A federal judge in California dismissed a lawsuit alleging a data breach at Walmart was a violation of the California Consumer Privacy Act (CCPA), noting the plaintiff failed to prove a breach occurred.
The lawsuit, Gardiner v. Walmart, filed in July 2020 in the U.S. Northern District of California, alleged a data breach of customer credit card information led to plaintiff Lavarious Gardiner’s personally identifiable information (PII) being sold on the dark web.
In a 14-page ruling issued July 28, U.S. District Judge Jeffrey White said the case failed to prove there was a data breach at Walmart; and even if there was, Gardiner’s initial complaint offered proof his PII was available on the dark web in 2019, before the CCPA took effect.
The judge had previously dismissed the lawsuit because Gardiner alleged he saw his PII for sale on the dark web in 2019. In his amended complaint, Gardiner said he was mistaken and that he saw his PII on the dark web in 2020. The amended complaint made several other “drafting error” claims in an attempt to realign the breach timeline to better fit with the CCPA’s enactment date of Jan. 1, 2020.
The judge found the revised allegations in the amended complaint “not credible” and dismissed the case with prejudice. It cannot be refiled.
“Plaintiff’s attempt to amend his complaint through his opposition by casting the allegation as a drafting error and attaching a self-serving declaration is improper,” White wrote in his ruling.
The ruling sets precedent that CCPA-related lawsuits alleging breaches that occurred before Jan. 1, 2020, will likely be tossed. Amending the complaint to have the claim fall within an updated timeline won’t work either.
Walmart said it was pleased with the ruling in a statement.
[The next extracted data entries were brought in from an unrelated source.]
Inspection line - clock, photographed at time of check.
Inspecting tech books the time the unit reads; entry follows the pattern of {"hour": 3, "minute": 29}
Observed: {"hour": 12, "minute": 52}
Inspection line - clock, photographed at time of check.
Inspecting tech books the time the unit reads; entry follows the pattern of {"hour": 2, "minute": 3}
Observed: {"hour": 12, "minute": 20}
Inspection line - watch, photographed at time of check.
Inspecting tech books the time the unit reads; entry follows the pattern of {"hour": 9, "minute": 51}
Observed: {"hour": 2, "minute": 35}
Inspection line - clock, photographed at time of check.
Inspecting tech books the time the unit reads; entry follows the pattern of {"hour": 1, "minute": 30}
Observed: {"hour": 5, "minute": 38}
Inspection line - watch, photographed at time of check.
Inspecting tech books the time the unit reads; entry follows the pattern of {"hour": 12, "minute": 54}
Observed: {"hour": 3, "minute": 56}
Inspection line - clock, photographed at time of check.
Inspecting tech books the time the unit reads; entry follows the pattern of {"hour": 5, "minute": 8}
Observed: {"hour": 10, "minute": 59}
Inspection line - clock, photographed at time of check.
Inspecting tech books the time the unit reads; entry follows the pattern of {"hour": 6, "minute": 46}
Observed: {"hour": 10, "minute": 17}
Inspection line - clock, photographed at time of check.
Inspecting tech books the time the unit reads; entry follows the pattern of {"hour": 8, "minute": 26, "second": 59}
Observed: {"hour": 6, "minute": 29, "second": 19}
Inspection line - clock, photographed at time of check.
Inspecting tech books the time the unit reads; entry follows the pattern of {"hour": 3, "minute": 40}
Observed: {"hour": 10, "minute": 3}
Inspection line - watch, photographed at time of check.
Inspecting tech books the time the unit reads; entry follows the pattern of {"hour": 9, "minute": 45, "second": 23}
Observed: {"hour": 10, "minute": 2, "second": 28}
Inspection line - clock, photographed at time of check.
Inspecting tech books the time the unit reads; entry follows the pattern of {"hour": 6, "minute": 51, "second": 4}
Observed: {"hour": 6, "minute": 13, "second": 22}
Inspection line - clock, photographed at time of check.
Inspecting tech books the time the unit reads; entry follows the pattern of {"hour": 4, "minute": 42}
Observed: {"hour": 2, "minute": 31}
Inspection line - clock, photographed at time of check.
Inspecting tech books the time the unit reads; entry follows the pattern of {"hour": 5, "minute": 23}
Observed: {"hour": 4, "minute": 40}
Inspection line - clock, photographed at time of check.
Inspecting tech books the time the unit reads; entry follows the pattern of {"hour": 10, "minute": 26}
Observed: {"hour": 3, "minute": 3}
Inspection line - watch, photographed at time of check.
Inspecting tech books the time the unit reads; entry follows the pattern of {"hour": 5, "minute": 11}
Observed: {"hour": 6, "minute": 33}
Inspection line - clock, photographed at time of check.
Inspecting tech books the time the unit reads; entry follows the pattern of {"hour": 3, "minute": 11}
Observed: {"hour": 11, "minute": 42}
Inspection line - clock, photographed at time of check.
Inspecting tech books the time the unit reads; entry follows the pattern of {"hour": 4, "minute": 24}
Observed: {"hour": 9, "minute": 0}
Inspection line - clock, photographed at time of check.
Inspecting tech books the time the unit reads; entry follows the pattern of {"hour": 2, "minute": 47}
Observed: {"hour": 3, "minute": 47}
“As we have said, we are not aware of our data security measures being compromised, and we disputed the plaintiff’s allegations that the failure of our systems played any role in the public disclosure of his personally identifiable information,” a spokesperson said.
Walmart could have been subject to a fine of $750 per breach, as well as other penalties granted by the court, had evidence been found of a credible breach that occurred after Jan. 1, 2020.
The CCPA has a look-back provision to Jan. 1, 2019, but it only applies to companies’ handling of PII and not to consumers’ ability to file lawsuits alleging harm from data breaches.
California Attorney General Rob Bonta recently announced the state has made “great progress” in CCPA enforcement despite having issued no fines since the law took effect.
California is the only state in the country where consumers can file lawsuits in federal court alleging harm from the release of their PII through a data breach. All other consumers must depend on their state attorney general to make allegations and file lawsuits on their behalf.
Two states that recently passed data protection legislation—Virginia and Colorado—did not include private right of action in the final version of their laws. And whether to include private right of action has proved to be a stumbling block for similar legislation in other states, including Florida, Oklahoma, and Washington.
According to a lawsuit tracker from law firm Perkins Coie, more than 140 CCPA-related cases have been filed since the law took effect. About 50 involve claims a firm did not do enough to prevent a data breach; others cite consumer privacy rights, a claim that is not expressly allowed by the CCPA but has not stopped customers from filing suit. Elsewhere, the CCPA has been cited as a predicate for other causes of action, like a violation of the state’s Unfair Competition Law, Perkins Coie noted.